Although over hunting did not help the tortoise population, this was not the main reason tortoise populations on San Cristóbal began to dwindle.  When humans settled on the island, they brought along a variety of animals like rats, cats, dogs and cattle. While these animals also contributed to the decline of the tortoise population, none were as harmful to the species as the goats.

To put it one way, goats are not picky eaters. When they came to the Galápagos they ate just about every plant in sight, including the bark off of trees. By doing so they simultaneously destroyed the giant tortoises' natural habitat and source of food. Had the tortoises evolved to be much faster creatures, it is possible they would have been able to compete with the goats. Of course, their genes have yet to make that evolutionary change, and therefore the more agile goats were able to completely overgraze an area before the tortoises knew what hit them.

The way goats graze is also much different from other animals. Cows, for example, graze by cutting down plants and grass with their teeth, allowing them to regrow eventually. When a goat grazes, they pull the plants roots completely out of the ground, leaving no possibility for regrowth, forever changing the environment.

On top of everything, these goats had no regard for tortoise nesting areas. On their way to find new food they would completely trample eggs in nests, and crush all possibility of future generations of tortoises.

In recent years, Ecuador's National Park Service set forth a plan to begin eradicating the island's goats. By this point, the flocks of goats were so dense hunters began the process by aerial hunting via helicopters. This method quickly and effectively reduced the goat population, but the job didn't end there. The next step was to hunt the goats by land. Hunters were aided by specially trained dogs, raised and trained within the breeding center itself.

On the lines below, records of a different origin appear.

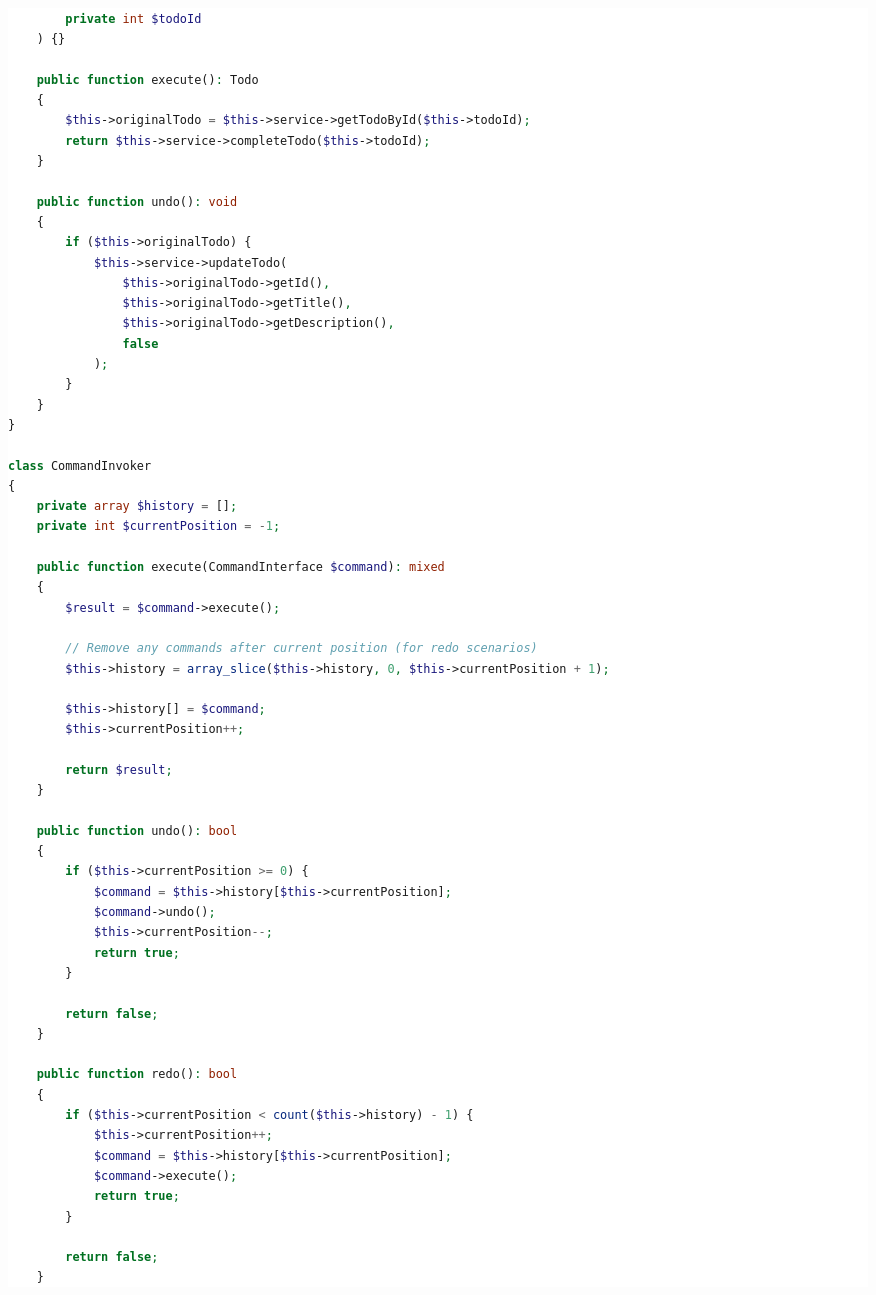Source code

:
 ```php
        private int $todoId
    ) {}

    public function execute(): Todo
    {
        $this->originalTodo = $this->service->getTodoById($this->todoId);
        return $this->service->completeTodo($this->todoId);
    }

    public function undo(): void
    {
        if ($this->originalTodo) {
            $this->service->updateTodo(
                $this->originalTodo->getId(),
                $this->originalTodo->getTitle(),
                $this->originalTodo->getDescription(),
                false
            );
        }
    }
}

class CommandInvoker
{
    private array $history = [];
    private int $currentPosition = -1;

    public function execute(CommandInterface $command): mixed
    {
        $result = $command->execute();

        // Remove any commands after current position (for redo scenarios)
        $this->history = array_slice($this->history, 0, $this->currentPosition + 1);

        $this->history[] = $command;
        $this->currentPosition++;

        return $result;
    }

    public function undo(): bool
    {
        if ($this->currentPosition >= 0) {
            $command = $this->history[$this->currentPosition];
            $command->undo();
            $this->currentPosition--;
            return true;
        }

        return false;
    }

    public function redo(): bool
    {
        if ($this->currentPosition < count($this->history) - 1) {
            $this->currentPosition++;
            $command = $this->history[$this->currentPosition];
            $command->execute();
            return true;
        }

        return false;
    }
```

Finally, the next, and possibly more interesting portion of the eradication process began. This process was known as “The Judas Project” and used special “Judas” goats (who as you soon see were fittingly named after the biblical figure) to continue the eradication process. Now that the goats weren’t so densely populated all over the island, they were a lot more difficult to find.  Because of this, the National Park Service came up with a plan to designate special sterilized goats. Fitted with a tracking collar, the Judas goats were sent back into the wild where, being the social animals they are, would eventually find a new flock to join and through their tacking collars lead the hunters right to it. The hunters would then kill off all the goats except the Judas, and the process would begin again. Over time this method led to the eventual eradication of goats on San Cristóbal Island.


While this may not be the happiest story for the goats, the project was extremely effective in the extermination of a serious threat to the declining population of rare tortoises. Although the regrowth of the tortoise population has taken years, the results are continuously showing that the numbers are heading in the right direction. What began as a problem caused by humans is now a problem being solved by humans; a slow and steady process for gentle giants of the same nature.